Design
The Front Lip
Why Optica's front lip is a curve.
Most keyboards end at the front edge the same way. A hard 45 degree chamfer that goes deeper into the front, what the community usually calls a cherry lip, or some variation on it where it tapers in and out.
The angle changes once, sharply, and that's the front of the board. It's a resolved solution. It works, it reads clearly, and nearly everyone uses it.

Optica doesn't.
The front lip is a continuous curve, produced by a 5-axis machining operation that a chamfer doesn't require.
That decision has a specific reason, and this is it.
What Optica was about
The design argument behind Optica was the relationship between form and attention.
The claim was that organic curves, resolved with enough precision, reward the act of looking, that an object could behave differently depending on where you stood relative to it.
Light catches differently. The profile changes. A line from one angle becomes something more complex from another.
The intention was that looking at Optica wouldn't be incidental. That the object would return something to whoever was paying attention to it.
That premise had a direct implication for every surface decision on the board. A surface that changes predictably, that has a fixed profile regardless of viewing angle, doesn't participate in that argument.
Present, but not active.
The front edge, being the surface most directly in a seated user's sightline, was one where a lot of consideration was spent.
Why?
A hard bevel resolves the front edge with a single angle change. It's legible and clean, and that legibility is part of its appeal: You read the edge immediately and completely.

Cherry G80-3000 Keyboard
But that completeness is also the problem.
A hard bevel looks the same from every angle within a normal range of view. There's no gradient, no transition, nothing that changes as you move.
It doesn't reward attention because it doesn't change in response to it.
Tapering the front edge variably didn't solve this either.
The profile is still a fixed shape. The lines change but the behaviour doesn't. You're still looking at the same form regardless of where you sit relative to it.
Neither was truly the answer to the question that was looking to be answered.
The Result
A gentle continuous curve was applied to the front face using a 5-axis operation.
Not just an line with a radius applied to its edge, a surface that is itself curved, so that what the eye receives changes as the viewer moves.

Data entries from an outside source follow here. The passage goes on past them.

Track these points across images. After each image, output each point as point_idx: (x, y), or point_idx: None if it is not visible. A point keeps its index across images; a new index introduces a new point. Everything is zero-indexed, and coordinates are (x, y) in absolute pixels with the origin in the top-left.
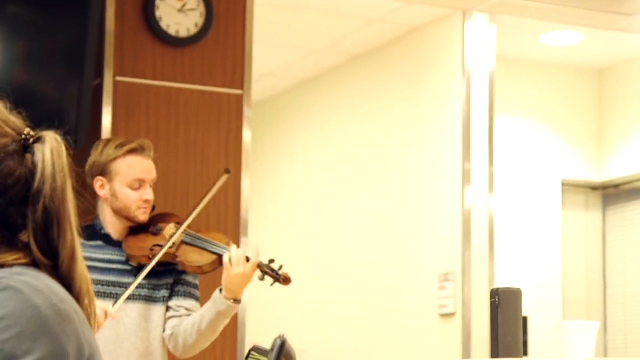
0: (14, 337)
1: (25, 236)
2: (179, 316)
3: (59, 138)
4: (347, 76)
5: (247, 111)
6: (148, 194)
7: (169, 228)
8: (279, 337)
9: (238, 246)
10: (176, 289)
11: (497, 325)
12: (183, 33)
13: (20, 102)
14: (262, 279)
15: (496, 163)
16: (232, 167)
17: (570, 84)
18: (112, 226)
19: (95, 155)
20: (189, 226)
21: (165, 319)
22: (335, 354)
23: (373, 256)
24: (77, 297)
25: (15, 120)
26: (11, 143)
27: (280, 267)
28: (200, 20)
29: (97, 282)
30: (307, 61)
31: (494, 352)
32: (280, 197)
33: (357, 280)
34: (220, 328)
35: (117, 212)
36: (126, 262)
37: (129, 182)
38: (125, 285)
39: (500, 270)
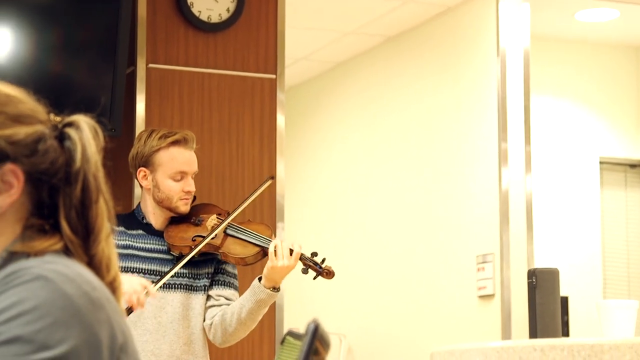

When you sit back, the front face presents a gentle gradient.
As you lean forward, the gradient shifts, changing as your perspective does.
The curve was then resolved at its edge with an additional fillet.
That edge catches light differently from the face, a sharper gradient that defines where the board ends without using a hard angle to do it.
The edge is present, but doesn't contradict what the lip is saying.
In person, this feature turned out beautifully, where the edge break added an additional layer of complexity as light bent around it that carried itself not only just along the lip, but the entire board.
The 5-axis operation costs more than a standard bevel due to its insanely large radius, meaning that the operation could only be carried out by an atypical endmill, but that cost was straightforward to justify: the front lip was the surface most directly implicated in the design argument.
Cutting cost there would have been cutting the argument.